[Assigned task]
Output every line below without omitting or altering anything.

Dataset entries:
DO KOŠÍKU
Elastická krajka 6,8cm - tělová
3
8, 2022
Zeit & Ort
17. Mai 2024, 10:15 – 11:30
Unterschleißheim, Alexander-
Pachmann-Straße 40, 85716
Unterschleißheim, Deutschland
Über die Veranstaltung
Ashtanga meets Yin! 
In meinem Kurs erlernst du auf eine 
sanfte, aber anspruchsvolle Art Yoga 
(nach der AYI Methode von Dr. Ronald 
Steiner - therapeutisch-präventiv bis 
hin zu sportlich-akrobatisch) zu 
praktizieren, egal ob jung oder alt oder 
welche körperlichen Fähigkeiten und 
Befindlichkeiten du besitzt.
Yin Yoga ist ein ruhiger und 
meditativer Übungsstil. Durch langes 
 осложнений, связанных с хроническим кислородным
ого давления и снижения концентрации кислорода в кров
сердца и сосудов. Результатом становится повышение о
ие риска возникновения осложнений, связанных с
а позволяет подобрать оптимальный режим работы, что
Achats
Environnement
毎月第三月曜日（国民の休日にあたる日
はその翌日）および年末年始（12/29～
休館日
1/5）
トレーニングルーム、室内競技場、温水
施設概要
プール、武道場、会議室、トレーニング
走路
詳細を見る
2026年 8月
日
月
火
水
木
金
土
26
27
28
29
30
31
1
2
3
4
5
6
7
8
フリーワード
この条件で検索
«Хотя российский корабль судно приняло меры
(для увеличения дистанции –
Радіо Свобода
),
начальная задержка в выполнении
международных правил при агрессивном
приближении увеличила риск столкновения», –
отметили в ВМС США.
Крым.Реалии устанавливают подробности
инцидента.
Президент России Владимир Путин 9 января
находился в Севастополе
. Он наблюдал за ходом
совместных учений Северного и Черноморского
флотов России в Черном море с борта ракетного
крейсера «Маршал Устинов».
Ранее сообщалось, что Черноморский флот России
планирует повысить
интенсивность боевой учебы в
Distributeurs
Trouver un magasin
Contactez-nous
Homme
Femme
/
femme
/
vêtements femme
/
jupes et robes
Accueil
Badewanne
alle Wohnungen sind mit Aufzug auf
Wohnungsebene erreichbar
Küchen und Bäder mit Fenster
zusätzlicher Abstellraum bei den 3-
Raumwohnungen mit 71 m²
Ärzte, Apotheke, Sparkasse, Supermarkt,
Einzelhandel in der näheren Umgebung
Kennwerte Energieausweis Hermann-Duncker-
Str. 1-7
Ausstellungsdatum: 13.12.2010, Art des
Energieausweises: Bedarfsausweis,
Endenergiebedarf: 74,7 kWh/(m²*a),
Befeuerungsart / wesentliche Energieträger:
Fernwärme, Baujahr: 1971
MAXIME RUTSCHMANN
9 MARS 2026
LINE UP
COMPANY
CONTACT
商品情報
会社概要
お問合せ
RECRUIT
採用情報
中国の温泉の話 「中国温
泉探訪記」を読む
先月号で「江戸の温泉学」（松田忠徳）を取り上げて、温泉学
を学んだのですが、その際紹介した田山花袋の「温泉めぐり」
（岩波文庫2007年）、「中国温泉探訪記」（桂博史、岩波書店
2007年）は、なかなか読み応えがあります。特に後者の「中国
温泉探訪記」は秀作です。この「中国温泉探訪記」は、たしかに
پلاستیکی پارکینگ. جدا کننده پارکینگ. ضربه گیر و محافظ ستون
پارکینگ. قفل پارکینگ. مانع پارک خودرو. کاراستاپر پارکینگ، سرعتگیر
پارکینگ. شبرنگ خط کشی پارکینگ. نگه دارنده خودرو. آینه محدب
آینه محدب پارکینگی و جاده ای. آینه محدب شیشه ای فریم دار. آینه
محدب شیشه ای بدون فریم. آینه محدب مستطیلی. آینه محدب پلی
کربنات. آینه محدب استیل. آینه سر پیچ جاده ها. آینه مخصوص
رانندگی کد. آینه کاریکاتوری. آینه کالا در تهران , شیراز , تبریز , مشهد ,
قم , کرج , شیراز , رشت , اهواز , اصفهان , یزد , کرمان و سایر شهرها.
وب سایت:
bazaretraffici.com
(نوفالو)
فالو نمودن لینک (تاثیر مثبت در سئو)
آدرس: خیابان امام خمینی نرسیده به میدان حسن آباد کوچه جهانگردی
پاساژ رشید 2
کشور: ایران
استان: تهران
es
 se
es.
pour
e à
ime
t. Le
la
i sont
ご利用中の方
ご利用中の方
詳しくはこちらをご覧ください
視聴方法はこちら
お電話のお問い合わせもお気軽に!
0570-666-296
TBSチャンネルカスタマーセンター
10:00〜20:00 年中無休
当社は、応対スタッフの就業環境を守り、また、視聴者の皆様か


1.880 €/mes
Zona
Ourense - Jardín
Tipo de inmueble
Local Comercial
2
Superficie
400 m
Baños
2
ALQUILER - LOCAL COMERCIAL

[Result]
DO KOŠÍKU
Elastická krajka 6,8cm - tělová
3
8, 2022
Zeit & Ort
17. Mai 2024, 10:15 – 11:30
Unterschleißheim, Alexander-
Pachmann-Straße 40, 85716
Unterschleißheim, Deutschland
Über die Veranstaltung
Ashtanga meets Yin! 
In meinem Kurs erlernst du auf eine 
sanfte, aber anspruchsvolle Art Yoga 
(nach der AYI Methode von Dr. Ronald 
Steiner - therapeutisch-präventiv bis 
hin zu sportlich-akrobatisch) zu 
praktizieren, egal ob jung oder alt oder 
welche körperlichen Fähigkeiten und 
Befindlichkeiten du besitzt.
Yin Yoga ist ein ruhiger und 
meditativer Übungsstil. Durch langes 
 осложнений, связанных с хроническим кислородным
ого давления и снижения концентрации кислорода в кров
сердца и сосудов. Результатом становится повышение о
ие риска возникновения осложнений, связанных с
а позволяет подобрать оптимальный режим работы, что
Achats
Environnement
毎月第三月曜日（国民の休日にあたる日
はその翌日）および年末年始（12/29～
休館日
1/5）
トレーニングルーム、室内競技場、温水
施設概要
プール、武道場、会議室、トレーニング
走路
詳細を見る
2026年 8月
日
月
火
水
木
金
土
26
27
28
29
30
31
1
2
3
4
5
6
7
8
フリーワード
この条件で検索
«Хотя российский корабль судно приняло меры
(для увеличения дистанции –
Радіо Свобода
),
начальная задержка в выполнении
международных правил при агрессивном
приближении увеличила риск столкновения», –
отметили в ВМС США.
Крым.Реалии устанавливают подробности
инцидента.
Президент России Владимир Путин 9 января
находился в Севастополе
. Он наблюдал за ходом
совместных учений Северного и Черноморского
флотов России в Черном море с борта ракетного
крейсера «Маршал Устинов».
Ранее сообщалось, что Черноморский флот России
планирует повысить
интенсивность боевой учебы в
Distributeurs
Trouver un magasin
Contactez-nous
Homme
Femme
/
femme
/
vêtements femme
/
jupes et robes
Accueil
Badewanne
alle Wohnungen sind mit Aufzug auf
Wohnungsebene erreichbar
Küchen und Bäder mit Fenster
zusätzlicher Abstellraum bei den 3-
Raumwohnungen mit 71 m²
Ärzte, Apotheke, Sparkasse, Supermarkt,
Einzelhandel in der näheren Umgebung
Kennwerte Energieausweis Hermann-Duncker-
Str. 1-7
Ausstellungsdatum: 13.12.2010, Art des
Energieausweises: Bedarfsausweis,
Endenergiebedarf: 74,7 kWh/(m²*a),
Befeuerungsart / wesentliche Energieträger:
Fernwärme, Baujahr: 1971
MAXIME RUTSCHMANN
9 MARS 2026
LINE UP
COMPANY
CONTACT
商品情報
会社概要
お問合せ
RECRUIT
採用情報
中国の温泉の話 「中国温
泉探訪記」を読む
先月号で「江戸の温泉学」（松田忠徳）を取り上げて、温泉学
を学んだのですが、その際紹介した田山花袋の「温泉めぐり」
（岩波文庫2007年）、「中国温泉探訪記」（桂博史、岩波書店
2007年）は、なかなか読み応えがあります。特に後者の「中国
温泉探訪記」は秀作です。この「中国温泉探訪記」は、たしかに
پلاستیکی پارکینگ. جدا کننده پارکینگ. ضربه گیر و محافظ ستون
پارکینگ. قفل پارکینگ. مانع پارک خودرو. کاراستاپر پارکینگ، سرعتگیر
پارکینگ. شبرنگ خط کشی پارکینگ. نگه دارنده خودرو. آینه محدب
آینه محدب پارکینگی و جاده ای. آینه محدب شیشه ای فریم دار. آینه
محدب شیشه ای بدون فریم. آینه محدب مستطیلی. آینه محدب پلی
کربنات. آینه محدب استیل. آینه سر پیچ جاده ها. آینه مخصوص
رانندگی کد. آینه کاریکاتوری. آینه کالا در تهران , شیراز , تبریز , مشهد ,
قم , کرج , شیراز , رشت , اهواز , اصفهان , یزد , کرمان و سایر شهرها.
وب سایت:
bazaretraffici.com
(نوفالو)
فالو نمودن لینک (تاثیر مثبت در سئو)
آدرس: خیابان امام خمینی نرسیده به میدان حسن آباد کوچه جهانگردی
پاساژ رشید 2
کشور: ایران
استان: تهران
es
 se
es.
pour
e à
ime
t. Le
la
i sont
ご利用中の方
ご利用中の方
詳しくはこちらをご覧ください
視聴方法はこちら
お電話のお問い合わせもお気軽に!
0570-666-296
TBSチャンネルカスタマーセンター
10:00〜20:00 年中無休
当社は、応対スタッフの就業環境を守り、また、視聴者の皆様か


1.880 €/mes
Zona
Ourense - Jardín
Tipo de inmueble
Local Comercial
2
Superficie
400 m
Baños
2
ALQUILER - LOCAL COMERCIAL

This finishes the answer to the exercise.